ABOUT THIS TASK:
Counting only lines below that hold "benign", give the total alone.

Dataset entries:

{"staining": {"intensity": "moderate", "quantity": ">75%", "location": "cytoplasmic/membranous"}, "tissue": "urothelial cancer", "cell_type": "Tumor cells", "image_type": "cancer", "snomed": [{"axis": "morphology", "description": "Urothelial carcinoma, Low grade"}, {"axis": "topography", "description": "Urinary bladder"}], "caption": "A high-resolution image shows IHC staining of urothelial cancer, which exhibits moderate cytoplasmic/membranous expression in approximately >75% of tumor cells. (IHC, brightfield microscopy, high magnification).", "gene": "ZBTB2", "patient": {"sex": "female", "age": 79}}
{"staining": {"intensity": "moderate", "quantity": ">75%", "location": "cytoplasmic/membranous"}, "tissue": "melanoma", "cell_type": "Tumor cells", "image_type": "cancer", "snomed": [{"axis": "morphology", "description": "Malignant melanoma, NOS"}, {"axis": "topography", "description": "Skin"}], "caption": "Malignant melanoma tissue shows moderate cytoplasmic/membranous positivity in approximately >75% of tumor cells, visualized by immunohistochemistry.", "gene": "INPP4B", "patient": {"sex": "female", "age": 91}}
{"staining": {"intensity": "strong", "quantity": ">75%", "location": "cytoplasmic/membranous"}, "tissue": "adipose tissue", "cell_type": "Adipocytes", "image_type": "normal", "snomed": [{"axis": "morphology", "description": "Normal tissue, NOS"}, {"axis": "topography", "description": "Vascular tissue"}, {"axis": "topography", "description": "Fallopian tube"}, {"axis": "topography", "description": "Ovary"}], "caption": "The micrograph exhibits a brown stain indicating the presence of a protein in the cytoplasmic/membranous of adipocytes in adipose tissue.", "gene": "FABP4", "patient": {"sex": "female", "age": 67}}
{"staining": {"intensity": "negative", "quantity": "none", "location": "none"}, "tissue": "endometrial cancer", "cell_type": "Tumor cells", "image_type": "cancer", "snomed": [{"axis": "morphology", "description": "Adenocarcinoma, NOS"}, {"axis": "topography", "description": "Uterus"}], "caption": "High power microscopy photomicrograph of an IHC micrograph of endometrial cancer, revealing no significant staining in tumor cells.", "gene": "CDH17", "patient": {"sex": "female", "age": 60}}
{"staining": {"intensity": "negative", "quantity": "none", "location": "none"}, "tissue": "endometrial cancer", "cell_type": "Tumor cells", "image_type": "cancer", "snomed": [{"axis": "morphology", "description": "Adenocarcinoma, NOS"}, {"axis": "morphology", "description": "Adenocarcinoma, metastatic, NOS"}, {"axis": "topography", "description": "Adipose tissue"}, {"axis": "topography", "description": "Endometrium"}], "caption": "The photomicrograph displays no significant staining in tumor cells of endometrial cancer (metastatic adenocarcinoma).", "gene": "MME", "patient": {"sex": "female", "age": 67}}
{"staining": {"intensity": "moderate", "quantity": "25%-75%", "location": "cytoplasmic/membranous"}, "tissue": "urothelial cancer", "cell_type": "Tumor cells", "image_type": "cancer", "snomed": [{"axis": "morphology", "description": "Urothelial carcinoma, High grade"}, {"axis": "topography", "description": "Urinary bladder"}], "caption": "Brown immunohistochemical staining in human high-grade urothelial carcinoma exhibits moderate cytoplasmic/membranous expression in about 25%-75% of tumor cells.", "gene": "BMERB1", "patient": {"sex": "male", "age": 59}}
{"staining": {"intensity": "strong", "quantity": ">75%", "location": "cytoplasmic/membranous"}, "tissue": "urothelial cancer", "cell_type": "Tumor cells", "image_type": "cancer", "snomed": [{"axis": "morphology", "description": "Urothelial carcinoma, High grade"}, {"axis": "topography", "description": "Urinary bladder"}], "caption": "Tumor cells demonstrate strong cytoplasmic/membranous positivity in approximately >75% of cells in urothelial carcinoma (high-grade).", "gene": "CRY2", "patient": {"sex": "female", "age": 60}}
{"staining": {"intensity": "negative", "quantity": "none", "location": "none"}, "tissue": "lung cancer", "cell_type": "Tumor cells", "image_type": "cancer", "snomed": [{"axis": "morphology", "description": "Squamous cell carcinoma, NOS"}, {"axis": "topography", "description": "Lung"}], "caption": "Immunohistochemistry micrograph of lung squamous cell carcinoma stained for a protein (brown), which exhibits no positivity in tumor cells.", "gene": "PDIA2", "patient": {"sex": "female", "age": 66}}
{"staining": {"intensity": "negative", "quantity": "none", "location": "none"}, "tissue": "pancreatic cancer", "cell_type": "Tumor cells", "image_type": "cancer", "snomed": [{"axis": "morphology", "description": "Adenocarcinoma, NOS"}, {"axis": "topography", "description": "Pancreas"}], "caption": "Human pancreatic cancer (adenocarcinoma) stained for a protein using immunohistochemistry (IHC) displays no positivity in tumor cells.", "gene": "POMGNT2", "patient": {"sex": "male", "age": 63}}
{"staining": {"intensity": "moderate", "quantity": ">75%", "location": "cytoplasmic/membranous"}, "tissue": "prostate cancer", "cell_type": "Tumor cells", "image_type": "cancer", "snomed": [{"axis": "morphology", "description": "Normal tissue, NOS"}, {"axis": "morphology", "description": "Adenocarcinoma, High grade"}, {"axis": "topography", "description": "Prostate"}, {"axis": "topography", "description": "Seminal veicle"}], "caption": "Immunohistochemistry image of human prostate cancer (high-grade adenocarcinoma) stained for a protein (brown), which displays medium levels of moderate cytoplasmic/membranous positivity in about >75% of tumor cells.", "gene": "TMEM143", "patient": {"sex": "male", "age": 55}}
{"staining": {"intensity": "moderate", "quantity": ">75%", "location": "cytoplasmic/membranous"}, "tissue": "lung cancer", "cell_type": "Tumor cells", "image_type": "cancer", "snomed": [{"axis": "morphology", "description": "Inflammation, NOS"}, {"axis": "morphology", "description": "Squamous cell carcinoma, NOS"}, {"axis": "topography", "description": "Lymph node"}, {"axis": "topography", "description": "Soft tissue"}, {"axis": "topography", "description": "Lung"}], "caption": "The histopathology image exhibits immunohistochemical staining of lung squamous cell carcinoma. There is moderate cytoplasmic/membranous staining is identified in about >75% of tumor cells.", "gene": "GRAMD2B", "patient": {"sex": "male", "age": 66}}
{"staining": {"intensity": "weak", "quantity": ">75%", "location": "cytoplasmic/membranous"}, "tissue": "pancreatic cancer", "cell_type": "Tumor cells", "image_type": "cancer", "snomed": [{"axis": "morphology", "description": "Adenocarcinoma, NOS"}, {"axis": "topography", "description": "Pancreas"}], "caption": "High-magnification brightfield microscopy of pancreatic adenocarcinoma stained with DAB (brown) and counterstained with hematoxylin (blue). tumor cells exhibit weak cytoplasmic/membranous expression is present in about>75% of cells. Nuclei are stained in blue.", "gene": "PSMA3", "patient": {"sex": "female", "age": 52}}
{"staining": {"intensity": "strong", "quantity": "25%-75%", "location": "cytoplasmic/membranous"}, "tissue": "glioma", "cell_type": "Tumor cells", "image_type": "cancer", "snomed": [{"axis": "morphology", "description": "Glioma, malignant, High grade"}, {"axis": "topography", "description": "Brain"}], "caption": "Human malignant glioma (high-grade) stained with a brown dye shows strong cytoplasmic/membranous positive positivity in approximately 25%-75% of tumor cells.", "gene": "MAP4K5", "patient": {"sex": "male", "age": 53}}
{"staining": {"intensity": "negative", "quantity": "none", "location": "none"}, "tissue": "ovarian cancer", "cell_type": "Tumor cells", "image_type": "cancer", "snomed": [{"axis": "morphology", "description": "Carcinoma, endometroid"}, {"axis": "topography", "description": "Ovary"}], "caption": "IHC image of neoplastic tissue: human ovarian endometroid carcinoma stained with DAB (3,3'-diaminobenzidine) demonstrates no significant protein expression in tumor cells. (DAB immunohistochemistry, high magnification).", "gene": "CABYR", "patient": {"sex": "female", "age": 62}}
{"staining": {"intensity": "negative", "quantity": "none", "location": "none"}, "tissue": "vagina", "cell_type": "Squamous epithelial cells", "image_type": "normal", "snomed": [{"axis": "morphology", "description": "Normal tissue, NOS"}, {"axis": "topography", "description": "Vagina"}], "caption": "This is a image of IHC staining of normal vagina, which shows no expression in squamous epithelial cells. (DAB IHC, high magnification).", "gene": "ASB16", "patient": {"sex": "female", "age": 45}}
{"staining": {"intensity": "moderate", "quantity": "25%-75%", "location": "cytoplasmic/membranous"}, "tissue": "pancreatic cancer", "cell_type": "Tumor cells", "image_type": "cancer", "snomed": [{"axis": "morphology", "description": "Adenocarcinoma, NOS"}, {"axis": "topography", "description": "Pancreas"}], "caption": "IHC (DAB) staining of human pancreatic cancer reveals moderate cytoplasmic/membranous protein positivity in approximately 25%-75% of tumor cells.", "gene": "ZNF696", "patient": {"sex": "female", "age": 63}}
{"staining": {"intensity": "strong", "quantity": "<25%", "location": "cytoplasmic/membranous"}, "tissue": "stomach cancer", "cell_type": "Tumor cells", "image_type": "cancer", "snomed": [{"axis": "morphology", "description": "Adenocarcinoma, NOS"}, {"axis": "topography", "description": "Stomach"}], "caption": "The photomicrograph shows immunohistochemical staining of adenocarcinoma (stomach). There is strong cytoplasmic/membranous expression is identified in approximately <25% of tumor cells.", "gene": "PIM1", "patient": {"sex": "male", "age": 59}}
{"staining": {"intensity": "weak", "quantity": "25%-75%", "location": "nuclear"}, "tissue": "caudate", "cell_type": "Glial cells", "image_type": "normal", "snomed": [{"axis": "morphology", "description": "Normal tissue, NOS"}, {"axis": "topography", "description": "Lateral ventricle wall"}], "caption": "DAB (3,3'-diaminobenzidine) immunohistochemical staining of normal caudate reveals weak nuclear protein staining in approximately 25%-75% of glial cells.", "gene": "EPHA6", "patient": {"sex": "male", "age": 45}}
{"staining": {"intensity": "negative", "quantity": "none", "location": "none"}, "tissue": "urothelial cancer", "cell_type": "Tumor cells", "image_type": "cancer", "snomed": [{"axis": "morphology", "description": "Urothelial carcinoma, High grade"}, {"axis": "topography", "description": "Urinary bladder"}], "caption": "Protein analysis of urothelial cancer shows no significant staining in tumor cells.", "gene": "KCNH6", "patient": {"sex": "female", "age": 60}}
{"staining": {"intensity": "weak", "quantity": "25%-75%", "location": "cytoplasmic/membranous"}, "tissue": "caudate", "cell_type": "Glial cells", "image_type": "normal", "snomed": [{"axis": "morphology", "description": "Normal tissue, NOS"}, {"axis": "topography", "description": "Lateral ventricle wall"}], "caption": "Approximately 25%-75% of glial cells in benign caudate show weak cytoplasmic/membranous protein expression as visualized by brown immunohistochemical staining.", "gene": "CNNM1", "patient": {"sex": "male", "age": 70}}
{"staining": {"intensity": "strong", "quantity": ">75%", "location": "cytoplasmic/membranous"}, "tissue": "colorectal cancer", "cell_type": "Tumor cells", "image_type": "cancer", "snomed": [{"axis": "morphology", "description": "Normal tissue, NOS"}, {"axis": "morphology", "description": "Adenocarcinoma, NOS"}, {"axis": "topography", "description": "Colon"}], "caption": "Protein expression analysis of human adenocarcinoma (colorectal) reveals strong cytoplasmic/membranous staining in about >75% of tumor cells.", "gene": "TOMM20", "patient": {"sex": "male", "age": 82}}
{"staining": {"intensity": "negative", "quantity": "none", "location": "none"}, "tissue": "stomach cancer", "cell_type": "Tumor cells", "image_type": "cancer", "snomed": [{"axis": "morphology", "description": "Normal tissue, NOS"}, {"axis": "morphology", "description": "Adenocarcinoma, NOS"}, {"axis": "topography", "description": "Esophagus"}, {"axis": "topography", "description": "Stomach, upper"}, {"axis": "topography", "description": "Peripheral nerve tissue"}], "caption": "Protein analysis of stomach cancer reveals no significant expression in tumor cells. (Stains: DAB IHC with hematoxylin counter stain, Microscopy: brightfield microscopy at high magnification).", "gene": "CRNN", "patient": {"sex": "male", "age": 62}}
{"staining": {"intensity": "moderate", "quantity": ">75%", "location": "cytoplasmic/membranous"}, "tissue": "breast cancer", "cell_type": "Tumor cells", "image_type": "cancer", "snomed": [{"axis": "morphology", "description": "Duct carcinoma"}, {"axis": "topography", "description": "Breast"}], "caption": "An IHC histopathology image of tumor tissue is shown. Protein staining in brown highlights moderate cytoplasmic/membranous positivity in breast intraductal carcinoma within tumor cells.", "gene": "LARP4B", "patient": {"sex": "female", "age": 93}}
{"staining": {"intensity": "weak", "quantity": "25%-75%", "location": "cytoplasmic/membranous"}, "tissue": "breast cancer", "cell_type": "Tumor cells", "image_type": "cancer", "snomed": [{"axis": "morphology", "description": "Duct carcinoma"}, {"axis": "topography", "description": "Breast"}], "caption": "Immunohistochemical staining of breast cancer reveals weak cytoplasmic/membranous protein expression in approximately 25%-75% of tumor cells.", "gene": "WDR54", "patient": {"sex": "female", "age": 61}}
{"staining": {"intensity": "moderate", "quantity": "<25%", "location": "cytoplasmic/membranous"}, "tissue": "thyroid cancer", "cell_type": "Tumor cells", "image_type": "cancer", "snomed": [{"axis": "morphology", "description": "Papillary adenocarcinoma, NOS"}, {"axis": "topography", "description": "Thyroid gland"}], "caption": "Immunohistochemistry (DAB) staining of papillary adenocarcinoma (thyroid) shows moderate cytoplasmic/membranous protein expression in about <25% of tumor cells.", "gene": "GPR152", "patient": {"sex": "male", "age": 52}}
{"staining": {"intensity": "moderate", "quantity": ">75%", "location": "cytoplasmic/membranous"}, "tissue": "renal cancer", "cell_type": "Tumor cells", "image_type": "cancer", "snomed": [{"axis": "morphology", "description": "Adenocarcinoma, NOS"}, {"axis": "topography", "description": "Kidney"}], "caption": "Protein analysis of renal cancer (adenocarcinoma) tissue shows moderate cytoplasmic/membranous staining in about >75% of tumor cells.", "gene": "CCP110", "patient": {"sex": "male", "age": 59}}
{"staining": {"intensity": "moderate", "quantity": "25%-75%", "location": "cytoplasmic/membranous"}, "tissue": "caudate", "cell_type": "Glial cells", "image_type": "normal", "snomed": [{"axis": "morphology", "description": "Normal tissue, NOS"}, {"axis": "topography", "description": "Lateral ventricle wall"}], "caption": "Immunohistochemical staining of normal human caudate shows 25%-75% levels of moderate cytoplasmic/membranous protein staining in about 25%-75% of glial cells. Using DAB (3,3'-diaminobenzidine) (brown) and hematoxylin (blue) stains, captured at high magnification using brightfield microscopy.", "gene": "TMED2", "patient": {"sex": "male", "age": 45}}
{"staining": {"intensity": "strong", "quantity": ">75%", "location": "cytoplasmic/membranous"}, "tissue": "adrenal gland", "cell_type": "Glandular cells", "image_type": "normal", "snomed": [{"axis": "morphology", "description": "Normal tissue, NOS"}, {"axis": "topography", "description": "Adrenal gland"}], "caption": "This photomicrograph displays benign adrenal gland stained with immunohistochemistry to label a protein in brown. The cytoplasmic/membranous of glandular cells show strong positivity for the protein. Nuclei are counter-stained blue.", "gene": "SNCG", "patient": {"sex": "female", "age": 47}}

ANSWER FOR THE TASK:
2